I’m not sure what to say about this book. It does not lend itself to direct proclamations. Oh this is a tale of coming of age! Oh this is how [insert riveting plotpoint where the main character battles dragons]! Rather the main character is translucent, presented only in her own narration of her neighborhood.
“I make a story for my life, for each step my brown shoe takes.”
It is a short book, but even so it takes a while to read. Told in a series of vignettes, each chapter is densely packed with scents and colors twisting into memories so vivid you could swear they were your own. You can smell the wet asphalt you used to ride your bike down, hear the sound of jump rope skipping against the ground, see the people in the windows as you passed them by. Feel the insecurity at lunch time at school were seemingly random things made you cool. Or not cool.

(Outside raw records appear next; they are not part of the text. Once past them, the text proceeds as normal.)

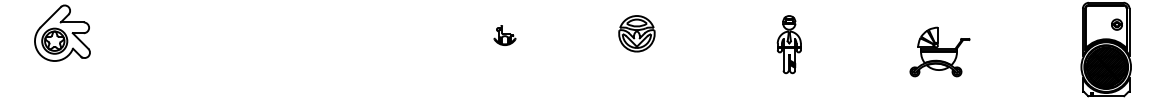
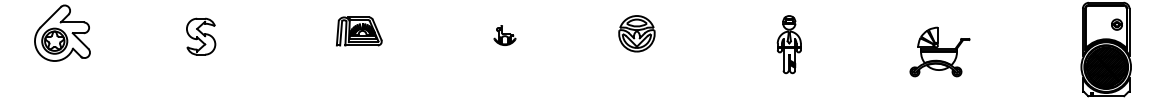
part at (359, 31): none -> present
part at (201, 36): none -> present
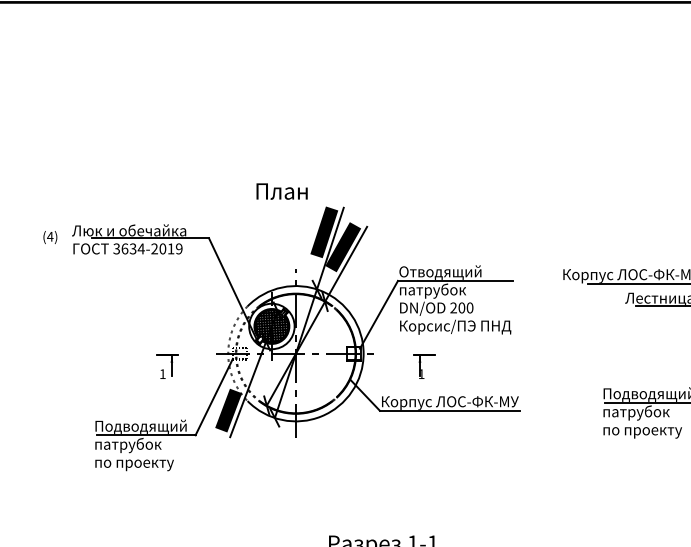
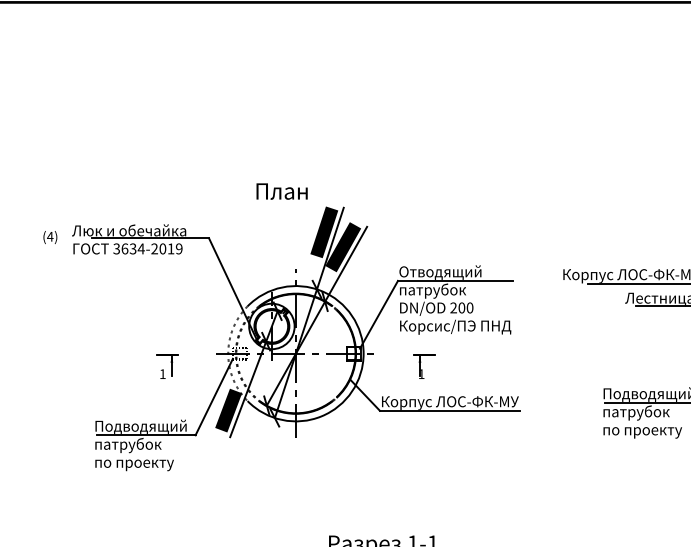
hatch at (271, 326): present -> none
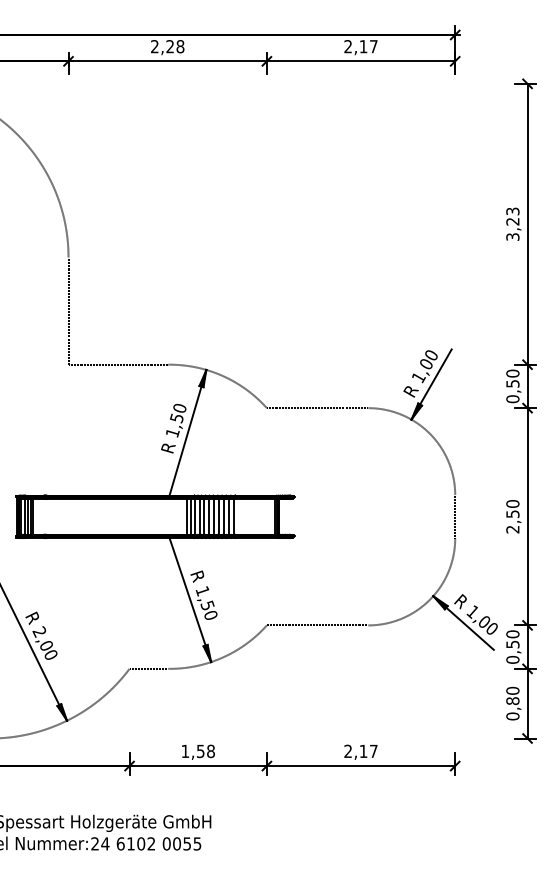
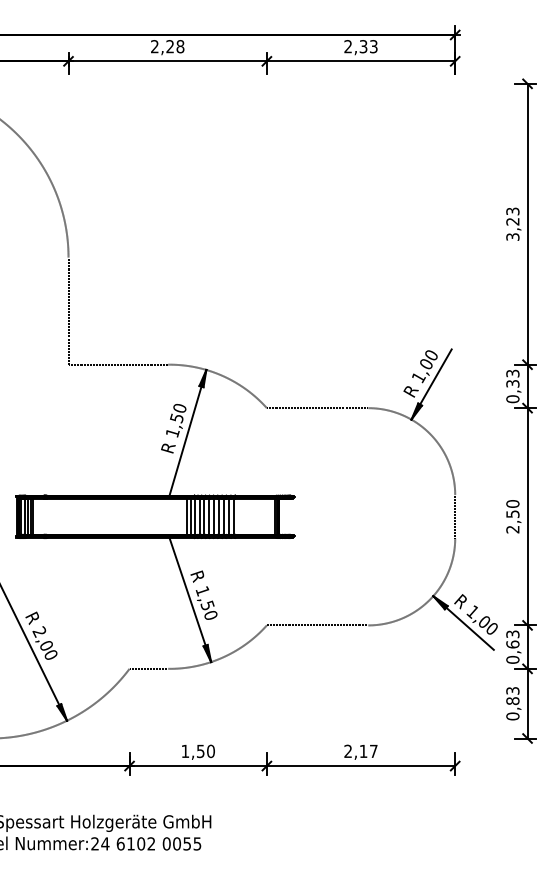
text at (368, 46): 2,17 -> 2,33
text at (512, 378): 0,50 -> 0,33
text at (512, 639): 0,50 -> 0,63
text at (512, 690): 0,80 -> 0,83
text at (210, 751): 1,58 -> 1,50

Esperanza is the one who binds the stories of the people in the neighborhood together. In those vignettes however we don’t just meet the neighborhood, we get to see Esperanza finding her own voice.
This is the kind of book that you want to return to over and over. Once you read it, it never really leaves you. There is hope in there, but also the sense of entrapment that only a childhood street can offer. Esperanza is determined to make it out.
“My mother says when I get older my dusty hair will settle and my blouse will learn to stay clean, but I have decided not to grow up tame like the others who lay their necks on the threshold waiting for the ball and chain.”
In this way the book explores the way women give up parts of their lives and ambitions to stay behind, to take care of the men. In the end we do not know if Esperanza makes it out. She dreams of a future where she does make it out, but also where she comes back to the house on Mango Street.
“They will not know I have gone away to come back. For the ones I left behind. For the ones who cannot out.”